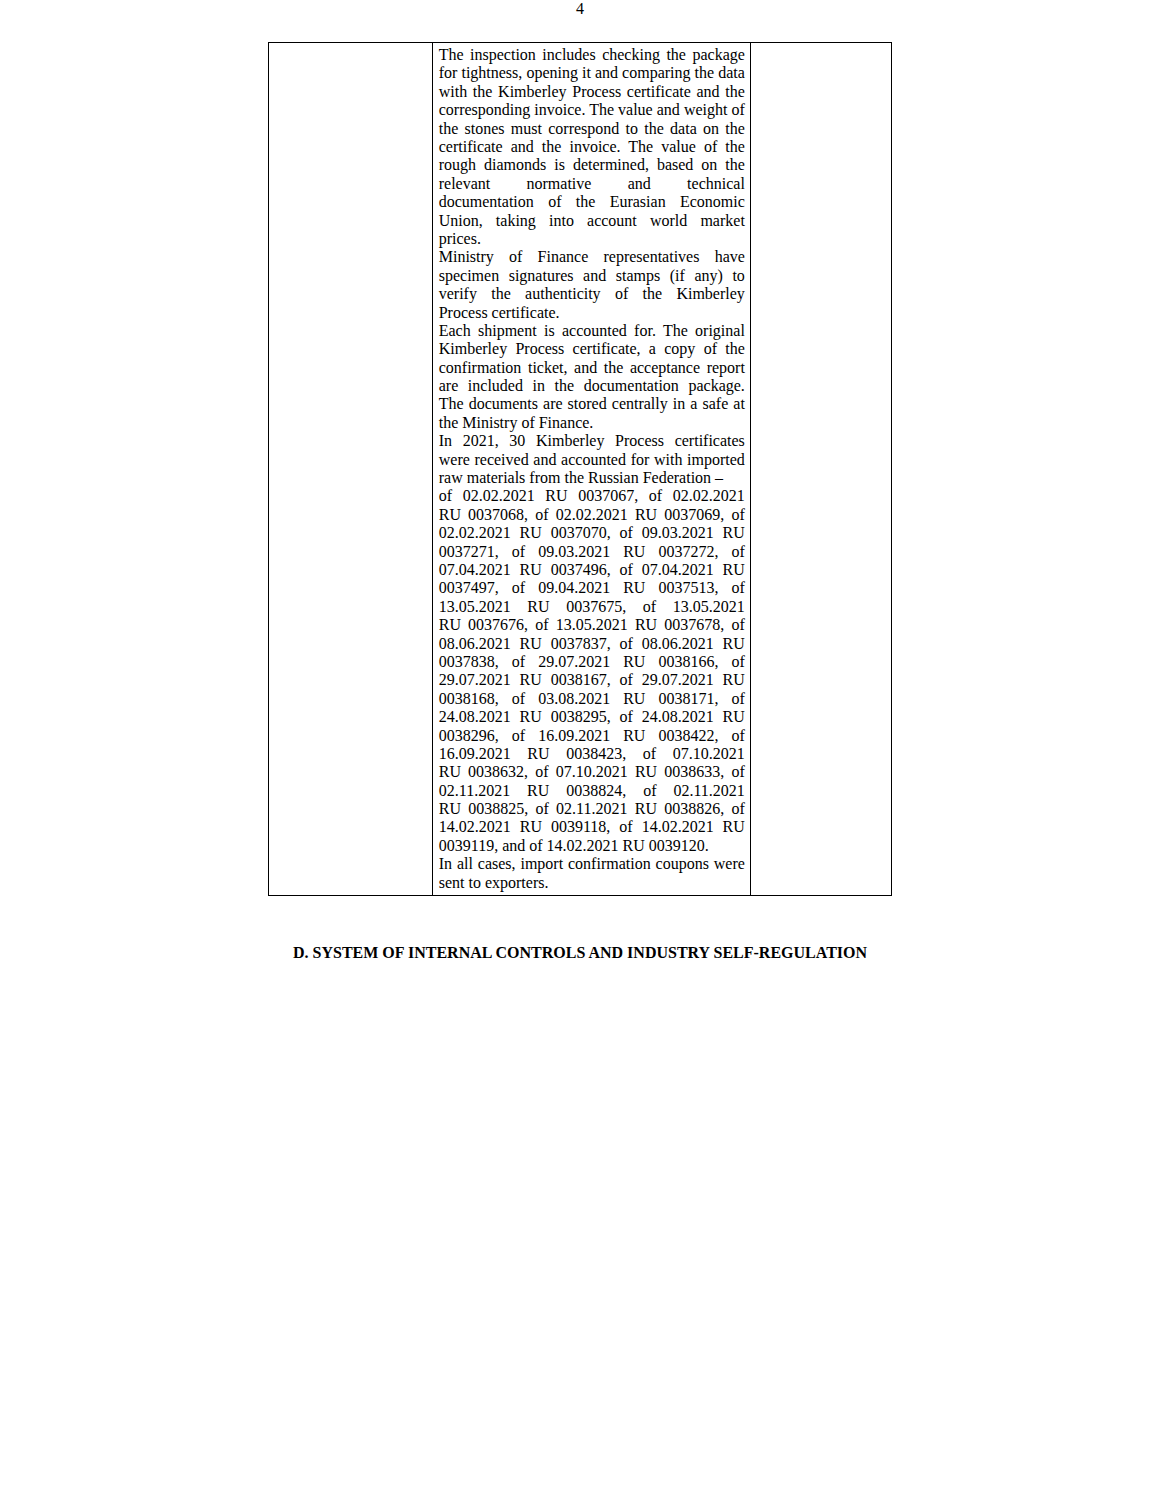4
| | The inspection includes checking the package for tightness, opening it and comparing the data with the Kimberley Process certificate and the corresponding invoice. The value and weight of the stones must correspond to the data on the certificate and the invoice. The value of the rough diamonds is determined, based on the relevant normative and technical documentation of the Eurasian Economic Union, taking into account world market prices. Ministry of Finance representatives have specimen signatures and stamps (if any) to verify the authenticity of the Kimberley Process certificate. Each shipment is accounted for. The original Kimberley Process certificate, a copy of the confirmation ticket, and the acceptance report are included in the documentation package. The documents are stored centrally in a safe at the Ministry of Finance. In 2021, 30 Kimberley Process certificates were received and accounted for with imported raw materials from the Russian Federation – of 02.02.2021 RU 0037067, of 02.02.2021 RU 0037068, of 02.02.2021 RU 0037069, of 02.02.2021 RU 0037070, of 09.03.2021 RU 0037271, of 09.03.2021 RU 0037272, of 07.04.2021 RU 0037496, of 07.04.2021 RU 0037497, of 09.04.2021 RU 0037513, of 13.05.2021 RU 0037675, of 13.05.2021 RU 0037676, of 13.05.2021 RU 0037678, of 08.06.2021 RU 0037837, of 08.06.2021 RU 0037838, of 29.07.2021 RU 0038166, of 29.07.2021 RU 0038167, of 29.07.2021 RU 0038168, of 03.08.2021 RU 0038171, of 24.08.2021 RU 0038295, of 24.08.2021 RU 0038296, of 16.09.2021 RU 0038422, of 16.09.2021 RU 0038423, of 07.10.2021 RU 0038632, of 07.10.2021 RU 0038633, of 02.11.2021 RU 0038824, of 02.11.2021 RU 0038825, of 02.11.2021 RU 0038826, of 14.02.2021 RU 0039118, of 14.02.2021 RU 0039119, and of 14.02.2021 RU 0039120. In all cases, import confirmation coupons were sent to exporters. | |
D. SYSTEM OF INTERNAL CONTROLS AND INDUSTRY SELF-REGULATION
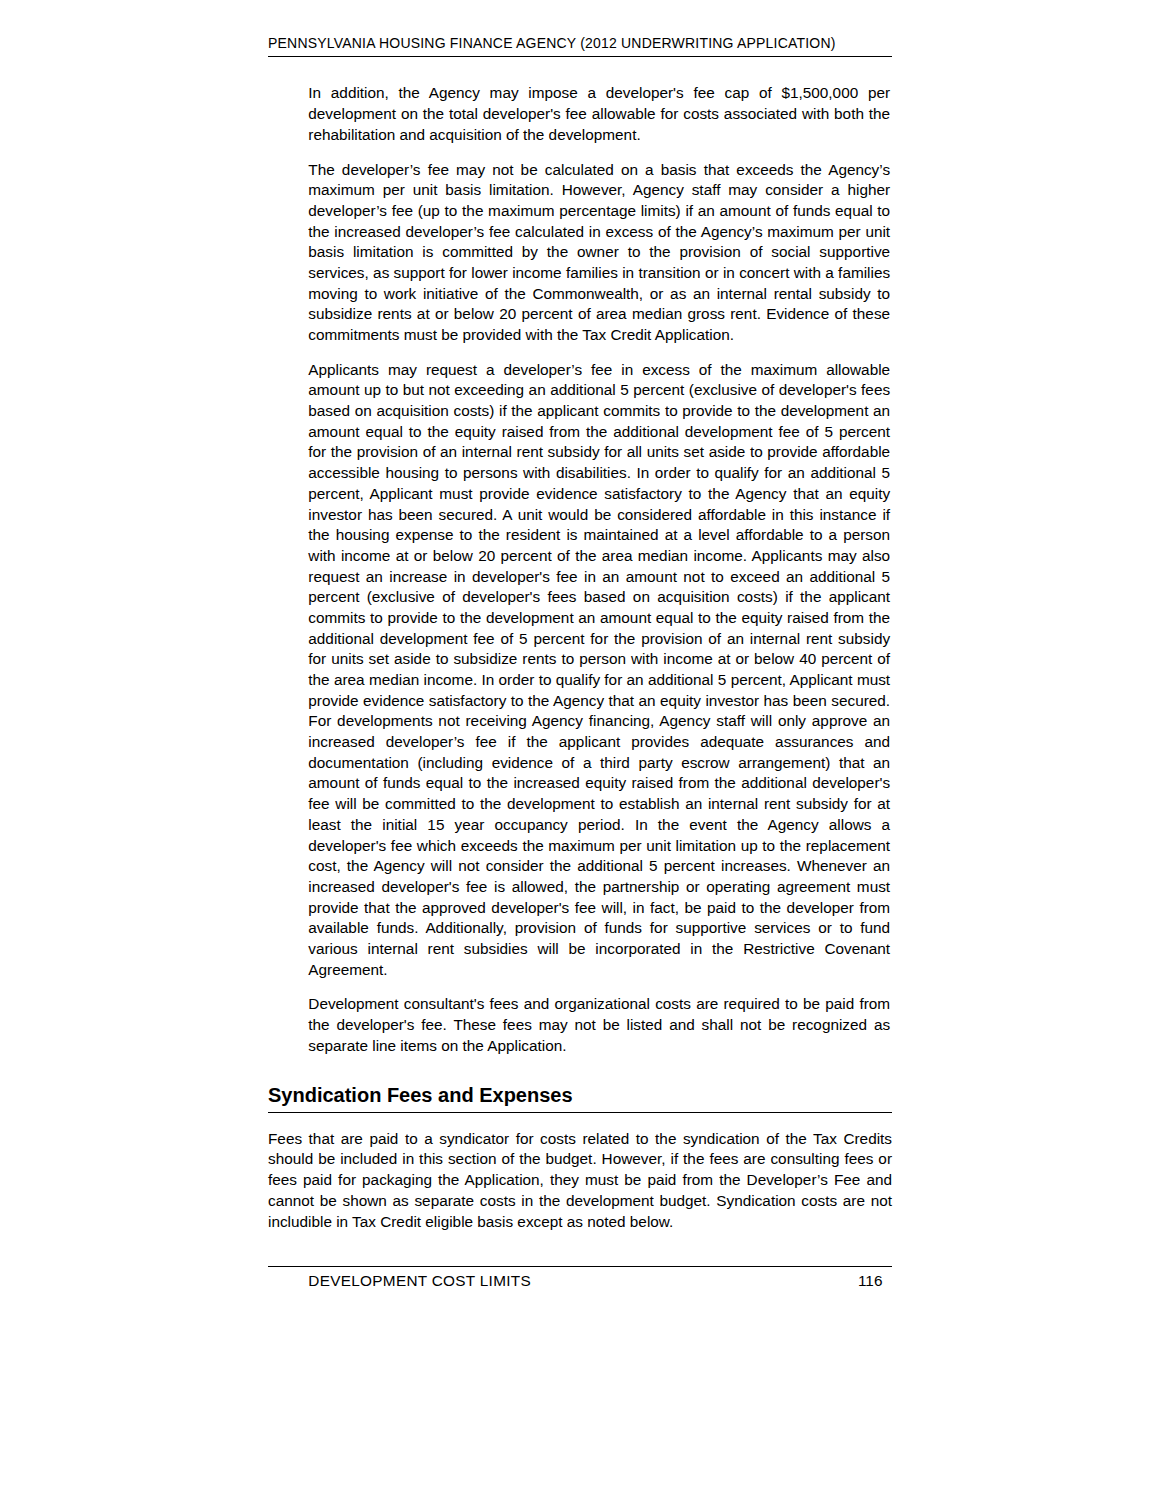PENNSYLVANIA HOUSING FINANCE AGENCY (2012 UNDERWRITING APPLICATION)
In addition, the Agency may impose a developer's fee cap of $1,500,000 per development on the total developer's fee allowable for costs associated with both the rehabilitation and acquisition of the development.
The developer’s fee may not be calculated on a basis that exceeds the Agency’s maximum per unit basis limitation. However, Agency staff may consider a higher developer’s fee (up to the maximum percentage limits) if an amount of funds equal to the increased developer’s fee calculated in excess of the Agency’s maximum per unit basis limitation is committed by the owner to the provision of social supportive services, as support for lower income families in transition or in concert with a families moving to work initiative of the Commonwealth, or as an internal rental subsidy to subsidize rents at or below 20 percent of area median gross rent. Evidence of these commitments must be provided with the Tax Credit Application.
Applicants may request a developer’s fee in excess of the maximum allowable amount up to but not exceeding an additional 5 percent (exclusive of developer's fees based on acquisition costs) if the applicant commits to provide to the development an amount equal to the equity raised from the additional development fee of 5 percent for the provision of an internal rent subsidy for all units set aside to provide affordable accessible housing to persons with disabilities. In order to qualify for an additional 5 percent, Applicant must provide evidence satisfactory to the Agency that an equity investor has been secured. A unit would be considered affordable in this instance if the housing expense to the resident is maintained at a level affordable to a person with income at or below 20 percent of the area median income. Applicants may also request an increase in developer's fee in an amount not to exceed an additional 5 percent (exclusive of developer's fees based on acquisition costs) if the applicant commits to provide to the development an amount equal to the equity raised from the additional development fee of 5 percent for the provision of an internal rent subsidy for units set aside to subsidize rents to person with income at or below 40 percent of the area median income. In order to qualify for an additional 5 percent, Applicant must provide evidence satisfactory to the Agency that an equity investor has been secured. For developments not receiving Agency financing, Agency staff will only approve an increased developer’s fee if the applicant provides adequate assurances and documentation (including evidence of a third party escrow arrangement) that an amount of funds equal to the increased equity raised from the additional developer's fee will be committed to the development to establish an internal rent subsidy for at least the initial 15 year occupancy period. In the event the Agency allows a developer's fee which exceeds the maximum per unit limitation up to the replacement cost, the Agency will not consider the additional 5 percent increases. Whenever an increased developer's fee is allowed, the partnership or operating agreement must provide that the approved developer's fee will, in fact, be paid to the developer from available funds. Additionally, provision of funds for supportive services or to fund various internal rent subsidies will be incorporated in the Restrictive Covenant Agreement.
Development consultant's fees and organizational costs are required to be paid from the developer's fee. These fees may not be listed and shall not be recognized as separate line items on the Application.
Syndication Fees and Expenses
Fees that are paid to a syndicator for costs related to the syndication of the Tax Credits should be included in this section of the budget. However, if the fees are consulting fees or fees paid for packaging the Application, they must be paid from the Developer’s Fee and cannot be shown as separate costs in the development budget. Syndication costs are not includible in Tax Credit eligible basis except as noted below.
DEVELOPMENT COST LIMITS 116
=====
Lines from the one above containing "exporters. | |" down to the one containing "In addition, the" should be transcribed exactly, with both ends kept and no pictures.

| | The inspection includes checking the package for tightness, opening it and comparing the data with the Kimberley Process certificate and the corresponding invoice. The value and weight of the stones must correspond to the data on the certificate and the invoice. The value of the rough diamonds is determined, based on the relevant normative and technical documentation of the Eurasian Economic Union, taking into account world market prices. Ministry of Finance representatives have specimen signatures and stamps (if any) to verify the authenticity of the Kimberley Process certificate. Each shipment is accounted for. The original Kimberley Process certificate, a copy of the confirmation ticket, and the acceptance report are included in the documentation package. The documents are stored centrally in a safe at the Ministry of Finance. In 2021, 30 Kimberley Process certificates were received and accounted for with imported raw materials from the Russian Federation – of 02.02.2021 RU 0037067, of 02.02.2021 RU 0037068, of 02.02.2021 RU 0037069, of 02.02.2021 RU 0037070, of 09.03.2021 RU 0037271, of 09.03.2021 RU 0037272, of 07.04.2021 RU 0037496, of 07.04.2021 RU 0037497, of 09.04.2021 RU 0037513, of 13.05.2021 RU 0037675, of 13.05.2021 RU 0037676, of 13.05.2021 RU 0037678, of 08.06.2021 RU 0037837, of 08.06.2021 RU 0037838, of 29.07.2021 RU 0038166, of 29.07.2021 RU 0038167, of 29.07.2021 RU 0038168, of 03.08.2021 RU 0038171, of 24.08.2021 RU 0038295, of 24.08.2021 RU 0038296, of 16.09.2021 RU 0038422, of 16.09.2021 RU 0038423, of 07.10.2021 RU 0038632, of 07.10.2021 RU 0038633, of 02.11.2021 RU 0038824, of 02.11.2021 RU 0038825, of 02.11.2021 RU 0038826, of 14.02.2021 RU 0039118, of 14.02.2021 RU 0039119, and of 14.02.2021 RU 0039120. In all cases, import confirmation coupons were sent to exporters. | |
D. SYSTEM OF INTERNAL CONTROLS AND INDUSTRY SELF-REGULATION
PENNSYLVANIA HOUSING FINANCE AGENCY (2012 UNDERWRITING APPLICATION)
In addition, the Agency may impose a developer's fee cap of $1,500,000 per development on the total developer's fee allowable for costs associated with both the rehabilitation and acquisition of the development.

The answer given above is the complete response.